▶ _Work to complete_
Please give back every entry in full, word for word, but none of the pictures.

Saved data entries
⁂

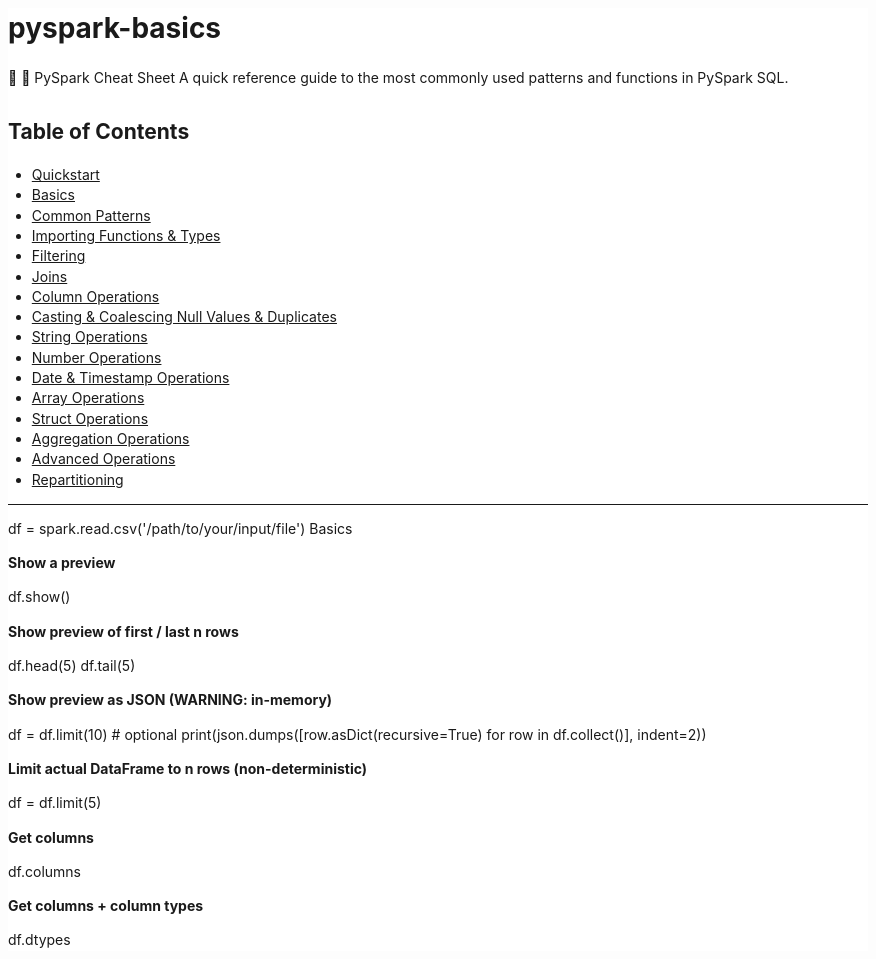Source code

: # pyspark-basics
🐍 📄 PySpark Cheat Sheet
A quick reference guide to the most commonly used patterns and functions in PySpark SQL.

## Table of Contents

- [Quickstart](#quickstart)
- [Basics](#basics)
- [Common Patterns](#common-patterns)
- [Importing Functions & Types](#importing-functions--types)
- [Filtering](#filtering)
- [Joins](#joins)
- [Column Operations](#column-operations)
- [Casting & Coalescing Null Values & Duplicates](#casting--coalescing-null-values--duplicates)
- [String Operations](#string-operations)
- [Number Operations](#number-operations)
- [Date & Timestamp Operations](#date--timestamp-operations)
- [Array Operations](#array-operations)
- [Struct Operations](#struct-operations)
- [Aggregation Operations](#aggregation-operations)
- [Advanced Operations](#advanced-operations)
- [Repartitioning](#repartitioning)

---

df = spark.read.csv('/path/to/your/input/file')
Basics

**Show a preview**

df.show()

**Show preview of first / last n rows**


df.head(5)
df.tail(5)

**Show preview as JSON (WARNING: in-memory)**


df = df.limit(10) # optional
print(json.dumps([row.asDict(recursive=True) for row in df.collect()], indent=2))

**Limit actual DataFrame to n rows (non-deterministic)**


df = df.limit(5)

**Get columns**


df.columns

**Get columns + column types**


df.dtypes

⁂

▶ _Written solution_
Source code

: # pyspark-basics
🐍 📄 PySpark Cheat Sheet
A quick reference guide to the most commonly used patterns and functions in PySpark SQL.

## Table of Contents

- [Quickstart](#quickstart)
- [Basics](#basics)
- [Common Patterns](#common-patterns)
- [Importing Functions & Types](#importing-functions--types)
- [Filtering](#filtering)
- [Joins](#joins)
- [Column Operations](#column-operations)
- [Casting & Coalescing Null Values & Duplicates](#casting--coalescing-null-values--duplicates)
- [String Operations](#string-operations)
- [Number Operations](#number-operations)
- [Date & Timestamp Operations](#date--timestamp-operations)
- [Array Operations](#array-operations)
- [Struct Operations](#struct-operations)
- [Aggregation Operations](#aggregation-operations)
- [Advanced Operations](#advanced-operations)
- [Repartitioning](#repartitioning)

---

df = spark.read.csv('/path/to/your/input/file')
Basics

**Show a preview**

df.show()

**Show preview of first / last n rows**


df.head(5)
df.tail(5)

**Show preview as JSON (WARNING: in-memory)**


df = df.limit(10) # optional
print(json.dumps([row.asDict(recursive=True) for row in df.collect()], indent=2))

**Limit actual DataFrame to n rows (non-deterministic)**


df = df.limit(5)

**Get columns**


df.columns

**Get columns + column types**


df.dtypes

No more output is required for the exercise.